From the initial planning meetings with the community to putting paint on the ground, the process took four weeks, noted Kyle Cook, a transportation engineer with the City. The build out is temporary, but being able to plan and put something on the ground quickly, collaboratively, and efficiently was the point.

Dozens of residents of the Rose Park and Fairpark neighborhoods, including enthusiastic children, turned out on a sunny day in early October to help put the paint on the ground that delineated safe crossing areas, a buffered bike lane, and a more fun, people-oriented street.

Residents of all ages came out to help. With stencils and spray cans, even the kiddos helped out

“I’m really glad that the city has decided to focus on this,” said Kevin Parke, chair of the Rose Park Community Council. “It really says something that the City is focused on this and I can’t give enough props on how this has been organized.”

Parke is a 21-year resident of Salt Lake City. He lives not far from the project and noted that he has been a long-time supporter of making the streets safer for the community. And the Community Council is always “looking for ways to improve our community,” he said, from community clean ups to improving neighborhood markers.

The 600 N Corridor study is particularly important, Parke said. “This corridor is unique.
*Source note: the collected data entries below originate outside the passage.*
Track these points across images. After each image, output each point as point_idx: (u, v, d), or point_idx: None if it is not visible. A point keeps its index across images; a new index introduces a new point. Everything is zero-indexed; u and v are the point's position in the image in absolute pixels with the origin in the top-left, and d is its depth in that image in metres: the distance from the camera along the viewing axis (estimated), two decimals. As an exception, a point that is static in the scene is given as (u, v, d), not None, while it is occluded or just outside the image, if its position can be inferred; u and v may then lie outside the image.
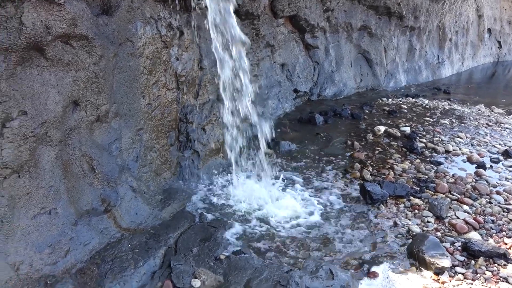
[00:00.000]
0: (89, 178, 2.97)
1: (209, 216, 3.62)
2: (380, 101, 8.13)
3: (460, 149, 5.50)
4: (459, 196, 4.11)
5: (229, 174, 4.40)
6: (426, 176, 4.58)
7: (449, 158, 5.19)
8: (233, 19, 3.93)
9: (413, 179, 4.50)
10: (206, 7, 3.85)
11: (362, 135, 5.95)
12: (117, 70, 3.23)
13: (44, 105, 2.57)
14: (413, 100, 8.44)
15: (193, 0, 3.91)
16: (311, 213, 3.76)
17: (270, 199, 3.89)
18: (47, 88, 2.59)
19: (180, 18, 3.92)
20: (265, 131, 4.42)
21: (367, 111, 7.31)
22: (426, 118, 6.98)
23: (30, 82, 2.48)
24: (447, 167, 4.88)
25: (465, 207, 3.91)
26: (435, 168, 4.83)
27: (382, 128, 6.10)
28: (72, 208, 2.80)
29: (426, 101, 8.33)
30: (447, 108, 7.90)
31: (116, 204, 3.14)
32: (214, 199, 3.93)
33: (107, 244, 2.96)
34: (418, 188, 4.27)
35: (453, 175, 4.61)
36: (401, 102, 8.12)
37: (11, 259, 2.39)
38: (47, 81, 2.60)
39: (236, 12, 4.16)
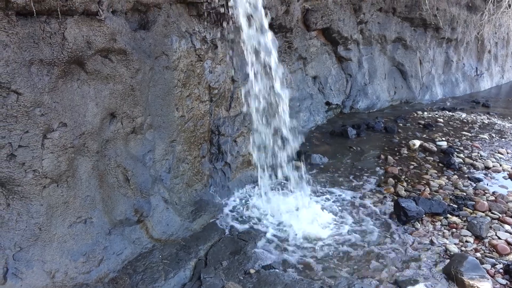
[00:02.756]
0: (123, 189, 3.03)
1: (239, 229, 3.61)
2: (415, 114, 7.92)
3: (500, 165, 5.25)
4: (500, 215, 3.91)
5: (259, 187, 4.39)
6: (464, 193, 4.40)
7: (489, 175, 4.97)
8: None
9: (450, 196, 4.33)
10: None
11: (396, 149, 5.80)
12: (152, 83, 3.31)
13: (83, 117, 2.66)
14: (450, 113, 8.18)
15: (226, 14, 3.96)
16: (342, 229, 3.67)
17: (300, 213, 3.84)
18: (86, 101, 2.68)
19: (214, 31, 3.98)
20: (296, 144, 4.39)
21: (401, 124, 7.13)
22: (464, 133, 6.73)
23: (70, 94, 2.58)
24: (487, 184, 4.67)
25: (507, 227, 3.72)
26: (474, 184, 4.63)
27: (417, 142, 5.93)
28: (106, 218, 2.86)
29: (464, 115, 8.05)
30: (486, 122, 7.60)
31: (148, 214, 3.19)
32: (244, 212, 3.92)
33: (139, 254, 3.00)
34: (456, 206, 4.10)
35: (493, 193, 4.41)
36: (437, 116, 7.88)
37: (48, 266, 2.46)
38: (86, 94, 2.69)
39: (269, 25, 4.18)
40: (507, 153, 5.75)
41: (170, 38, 3.44)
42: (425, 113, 8.10)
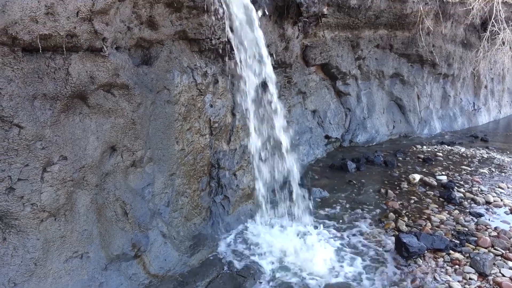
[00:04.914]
0: (121, 223, 3.00)
1: (238, 265, 3.55)
2: (414, 148, 7.95)
3: (501, 200, 5.22)
4: (503, 251, 3.85)
5: (259, 221, 4.34)
6: (466, 229, 4.35)
7: (490, 210, 4.93)
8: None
9: (452, 231, 4.27)
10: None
11: (396, 183, 5.79)
12: (153, 116, 3.34)
13: (83, 150, 2.67)
14: (449, 147, 8.20)
15: (227, 50, 4.06)
16: (342, 265, 3.61)
17: (300, 249, 3.78)
18: (87, 134, 2.70)
19: (215, 67, 4.07)
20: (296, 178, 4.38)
21: (400, 158, 7.14)
22: (464, 167, 6.73)
23: (72, 128, 2.60)
24: (489, 219, 4.62)
25: (511, 264, 3.65)
26: (476, 220, 4.58)
27: (417, 177, 5.92)
28: (103, 253, 2.81)
29: (463, 149, 8.08)
30: (486, 156, 7.61)
31: (146, 249, 3.14)
32: (244, 247, 3.86)
33: (135, 291, 2.93)
34: (458, 241, 4.04)
35: (495, 228, 4.36)
36: (436, 150, 7.90)
37: (42, 303, 2.39)
38: (88, 128, 2.71)
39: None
40: (508, 187, 5.73)
41: (172, 73, 3.51)
42: (424, 147, 8.13)
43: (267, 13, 4.75)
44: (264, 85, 4.15)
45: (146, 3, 3.08)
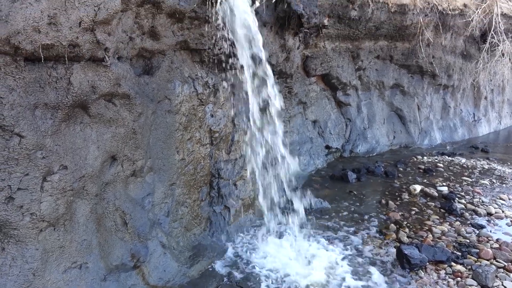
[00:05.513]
0: (121, 233, 2.98)
1: (238, 276, 3.52)
2: (415, 159, 7.94)
3: (503, 211, 5.19)
4: (505, 263, 3.82)
5: (259, 232, 4.31)
6: (468, 240, 4.31)
7: (492, 221, 4.89)
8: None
9: (454, 243, 4.24)
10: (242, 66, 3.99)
11: (397, 194, 5.76)
12: (154, 126, 3.34)
13: (84, 160, 2.67)
14: (450, 158, 8.19)
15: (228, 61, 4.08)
16: (343, 278, 3.57)
17: (300, 261, 3.75)
18: (88, 144, 2.70)
19: (216, 77, 4.08)
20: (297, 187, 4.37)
21: (401, 169, 7.13)
22: (465, 178, 6.71)
23: (72, 137, 2.60)
24: (490, 231, 4.59)
25: (513, 276, 3.62)
26: (477, 231, 4.55)
27: (418, 187, 5.89)
28: (102, 263, 2.79)
29: (464, 160, 8.06)
30: (486, 167, 7.59)
31: (145, 260, 3.11)
32: (244, 257, 3.83)
33: (134, 302, 2.90)
34: (460, 253, 4.01)
35: (497, 240, 4.32)
36: (436, 160, 7.89)
37: (39, 314, 2.37)
38: (88, 137, 2.71)
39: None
40: (509, 199, 5.70)
41: (173, 83, 3.52)
42: (425, 157, 8.12)
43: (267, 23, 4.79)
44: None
45: (148, 14, 3.10)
It’s busy [and] people come off of that off ramp and continue to speed.” Just a mile up the way, he said, there have been several people killed while crossing the street in the crosswalk as a result of people speeding off of the corridor and into neighborhoods. On a personal note, Parke said that his two daughters were involved in a car crash along the corridor. Though, fortunately, no one was injured, he said, it goes to show the need for safer street design.

Residents turned out to help paint the street to improve visibility for all road users and to calm traffic.

He also said that his son, who is still too young to drive, volunteers at a nearby recreation center and often gets there on a Spin scooter. He noted that improvements like these help make sure the ride is a safer one.

Too often, improvements that make streets safer and more welcoming to the community around them can be very expensive, feel like they are being imposed on the community from above, and take forever to actually get built. Residents don’t get to really experience just how impactful some of the fixes can be until after the project is done — sometimes years after it is first proposed.

After hearing from people in the community about concerns over speeding vehicles and unsafe crossings, the team got to work creating fun designs that would encourage slower speeds, shorten the distance people had to go when crossing the street, and planning protected bike lanes that also kept people walking safe from traffic.

A more visible crosswalk, a pedestrian island, and barriers for the bike lane cumulatively protect people on bikes, on foot, and encourage slower driving speeds, making the streets safer for everyone.

“Slower speeds; that excites me altogether,” said neighborhood resident Terry McCray from his porch.

The project also represents an investment in a part of town that has historically seen a lack of investment.

“I think sometimes people give this area a not good rap but good people live here and I think it’s good to brighten up the community and give our people a chance to contribute to that,” said Mina Milicevic, who lives in the neighborhood with her husband, Spin’s senior operations manager in the area.

The final improvements will still take some time before they are installed. This project was meant to give people a preview of how the space could be reimagined.

“This is like a really awesome billboard,” said Cook, “a live, interactive billboard that introduces people” to what could be. “In some ways this was less about the installation itself and more about getting people energized and enthusiastic around the corridor plan,” he said.

Sullivan agreed. “The community members can see what happens when you shorten the crossing, when you calm traffic, when you are representing the neighborhood in the street art.”